Ainsi, nous tentions de palier les besoins les plus essentiels en distribuant nourriture, eau, savon, etc. Dans certains de ces centres, il a été nécessaire de réparer les infrastructures d’approvisionnement en eau. Ceci s’est avéré très important avec l’arrivée du Covid-19.

Quels sont les principaux problèmes que rencontre la population ?

En 2019, après que les combats ont poussé de nombreuses personnes à fuir leur foyer, nous avons mené une grande enquête pour évaluer et déterminer les besoins les plus pressants. Pour ce faire, nous avons interrogé les familles vivant dans des centres ou chez l’habitant.

Il me revient l’histoire de cet homme qui, lui et sa famille, ont fui les combats. Leur voiture est arrêtée à un poste de contrôle. Les identités du couple et des trois enfants, deux filles et un garçon, sont vérifiées. Dans le coffre du véhicule, les hommes en armes trouvent un vieil uniforme – Ici, en Libye, le service militaire est obligatoire. La plupart des gens le conserve comme vêtement de travail. Ils accusent le père de famille d’appartenir à un groupe armé. Celui-ci réfute mais est tout de même passé à tabac devant sa femme et ses enfants. Pire, au moment où il le laisse, ils gardent son fils, un adolescent. C’est tout ce que je sais de leur histoire. J’y pense souvent. L’enfant a-t-il été libéré ? Les parents l’ont-ils retrouvé vivant ? Sont-ils toujours sans nouvelles de lui ?

A l’aune de cette histoire, je peux imaginer ce qui est arrive à bien d’autres familles.

A quoi se résume l’action du CICR ?

Au total, près d’un million de personnes en Libye ont eu accès en 2020 à un ou plusieurs services du CICR, comme l’assistance alimentaire, la distribution d’articles ménagers essentiels ou encore le soutien aux services d’approvisionnement en eau et bien sûr l’accès aux soins.

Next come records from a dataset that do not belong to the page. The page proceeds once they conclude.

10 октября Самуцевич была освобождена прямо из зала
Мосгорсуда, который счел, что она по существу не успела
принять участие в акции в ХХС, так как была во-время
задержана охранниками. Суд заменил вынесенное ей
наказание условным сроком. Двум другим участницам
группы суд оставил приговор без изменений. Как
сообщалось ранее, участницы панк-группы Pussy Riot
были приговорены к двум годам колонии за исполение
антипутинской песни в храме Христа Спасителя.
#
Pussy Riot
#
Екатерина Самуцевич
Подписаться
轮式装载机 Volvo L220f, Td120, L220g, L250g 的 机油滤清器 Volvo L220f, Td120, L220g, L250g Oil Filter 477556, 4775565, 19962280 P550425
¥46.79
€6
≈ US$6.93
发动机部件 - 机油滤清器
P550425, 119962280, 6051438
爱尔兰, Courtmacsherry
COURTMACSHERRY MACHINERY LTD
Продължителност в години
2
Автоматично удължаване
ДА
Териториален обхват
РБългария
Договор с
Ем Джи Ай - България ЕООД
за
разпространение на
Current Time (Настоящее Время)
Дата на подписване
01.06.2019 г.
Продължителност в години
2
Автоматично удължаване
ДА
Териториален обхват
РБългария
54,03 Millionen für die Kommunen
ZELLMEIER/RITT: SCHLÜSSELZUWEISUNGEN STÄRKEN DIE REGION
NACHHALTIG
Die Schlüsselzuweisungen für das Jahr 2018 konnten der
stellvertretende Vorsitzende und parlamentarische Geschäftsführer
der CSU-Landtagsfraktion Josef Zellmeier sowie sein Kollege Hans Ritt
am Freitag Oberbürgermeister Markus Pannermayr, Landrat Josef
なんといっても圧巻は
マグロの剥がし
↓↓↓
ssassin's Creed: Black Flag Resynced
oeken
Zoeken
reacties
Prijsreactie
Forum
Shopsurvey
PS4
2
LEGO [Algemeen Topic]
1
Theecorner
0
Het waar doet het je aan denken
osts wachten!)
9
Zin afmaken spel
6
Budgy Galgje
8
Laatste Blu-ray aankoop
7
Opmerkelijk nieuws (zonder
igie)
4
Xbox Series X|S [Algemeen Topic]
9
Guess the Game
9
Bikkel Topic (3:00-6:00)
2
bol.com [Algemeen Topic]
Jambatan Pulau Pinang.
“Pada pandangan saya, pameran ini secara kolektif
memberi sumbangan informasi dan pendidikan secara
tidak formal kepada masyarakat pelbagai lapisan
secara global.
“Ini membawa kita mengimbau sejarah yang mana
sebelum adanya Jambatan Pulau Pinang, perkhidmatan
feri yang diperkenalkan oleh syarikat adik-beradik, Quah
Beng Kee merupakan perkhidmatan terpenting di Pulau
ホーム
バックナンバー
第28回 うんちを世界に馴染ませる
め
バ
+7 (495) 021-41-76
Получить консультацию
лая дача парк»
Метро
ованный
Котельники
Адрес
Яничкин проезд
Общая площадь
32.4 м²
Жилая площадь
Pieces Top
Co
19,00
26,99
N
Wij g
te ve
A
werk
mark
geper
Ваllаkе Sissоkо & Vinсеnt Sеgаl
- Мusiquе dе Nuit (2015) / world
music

A cela s’est ajoutée, dans certaines conditions, la distribution directe d’argent aux familles.

Comment les besoins évoluent-ils ?

Passée la phase d’urgence, nous avons réadapté nos opérations sur le moyen et sur le long terme. L’idée était de soutenir économiquement les familles les plus vulnérables en leur permettant d’acheter elles-mêmes les choses les plus essentielles. Cette assistance en espèces a duré des mois et a essentiellement concerné les personnes dénuées de tout et vivant dans des centres d’hébergement collectif. En plus du soutien économique, nous leur avons fourni des meubles ainsi que le minimum pour vivre à peu près décemment. Certaines familles vivent ainsi depuis des mois tout simplement parce que leur maison a été détruite ou demeure trop endommagée.

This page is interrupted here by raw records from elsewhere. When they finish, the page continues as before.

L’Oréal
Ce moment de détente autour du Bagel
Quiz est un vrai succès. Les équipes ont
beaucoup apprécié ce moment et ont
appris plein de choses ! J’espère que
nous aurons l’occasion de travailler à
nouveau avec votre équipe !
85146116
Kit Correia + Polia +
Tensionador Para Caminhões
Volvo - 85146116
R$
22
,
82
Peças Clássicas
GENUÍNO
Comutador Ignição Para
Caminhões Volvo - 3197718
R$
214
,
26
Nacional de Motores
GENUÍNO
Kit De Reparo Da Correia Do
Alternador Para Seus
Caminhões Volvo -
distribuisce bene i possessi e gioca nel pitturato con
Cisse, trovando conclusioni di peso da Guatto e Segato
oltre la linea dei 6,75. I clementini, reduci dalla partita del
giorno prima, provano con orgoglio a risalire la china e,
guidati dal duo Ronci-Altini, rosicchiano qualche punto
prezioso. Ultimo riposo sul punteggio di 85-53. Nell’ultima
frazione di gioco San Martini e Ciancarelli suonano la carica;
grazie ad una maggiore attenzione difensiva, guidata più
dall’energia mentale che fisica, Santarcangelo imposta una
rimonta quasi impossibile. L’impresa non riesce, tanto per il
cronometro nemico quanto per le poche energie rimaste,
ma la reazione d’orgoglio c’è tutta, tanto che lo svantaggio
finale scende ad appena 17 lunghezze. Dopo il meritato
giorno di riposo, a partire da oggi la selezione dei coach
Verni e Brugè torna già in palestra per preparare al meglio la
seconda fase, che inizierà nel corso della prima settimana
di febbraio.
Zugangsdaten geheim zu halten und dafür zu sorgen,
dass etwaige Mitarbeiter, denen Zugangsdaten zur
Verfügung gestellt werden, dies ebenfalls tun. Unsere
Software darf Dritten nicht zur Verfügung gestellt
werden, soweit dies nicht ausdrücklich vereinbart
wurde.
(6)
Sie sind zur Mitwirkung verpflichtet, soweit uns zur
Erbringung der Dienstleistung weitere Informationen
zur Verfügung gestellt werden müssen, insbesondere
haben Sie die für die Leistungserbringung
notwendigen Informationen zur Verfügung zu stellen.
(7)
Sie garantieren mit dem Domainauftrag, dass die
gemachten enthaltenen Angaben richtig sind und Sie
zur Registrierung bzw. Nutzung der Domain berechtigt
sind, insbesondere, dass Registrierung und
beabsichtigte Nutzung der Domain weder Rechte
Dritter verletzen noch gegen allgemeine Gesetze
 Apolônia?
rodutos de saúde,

A cela s’ajoutent les dommages importants portés aux infrastructures, difficiles à réparer parce que trop coûteux, le tout dans un contexte d’une grave crise économique.

Acheter du matériel de construction coûte cher. Or, après avoir vécu comme un déplacé pendant un an et demi, vous ne disposez d’aucun moyen.

Comment s’opère la distribution d’argent liquide ?

L’aide d’urgence tente de sauver des vies et d’atténuer les effets les plus immédiats des conflits. Le CICR sait faire. Mais l’objectif est aussi de pouvoir restaurer au mieux la capacité des victimes à pouvoir subvenir à leurs propres besoins avec une certaine autonomie. Il s’agit alors d’inscrire l’action dans le moyen terme. Dans certains cas, celle-ci prend la forme de petites subventions en argent liquide pour, par exemple, pouvoir acheter des vivres sur les marchés locaux et soutenir ainsi l’économie locale. Dans d’autres cas, nous donnons un coup de pouce économique pour permettre à tel ou tel ménage de démarrer une petite entreprise, un petit boulot, générateur de revenus.

Que dire de Tripoli en temps de paix ?

Tripoli a une riche histoire que beaucoup de personnes ignorent. Il y a une culture unique ici. C’est une capitale certes, mais qui accueille des gens venus de beaucoup d’autres villes ou d’autres horizons. C’est très multiculturel. La cuisine à Tripoli témoigne de ce brassage. Honnêtement, la cuisine est le seul divertissement ici ! Il y a aussi le café, véritable institution ! Nous sommes tous religieux dès qu’il s’agit de notre café.

Qu’est-ce que tu préfères à Tripoli ?

Pour moi, le bord de mer est le plus bel endroit qui existe. La vue y est belle, surtout en été quand il fait frais et que la Méditerranée est calme. Chaque fois que je voyage, la mer me manque. Ma maison est toute proche du rivage. J’ai conscience d’avoir beaucoup de chance.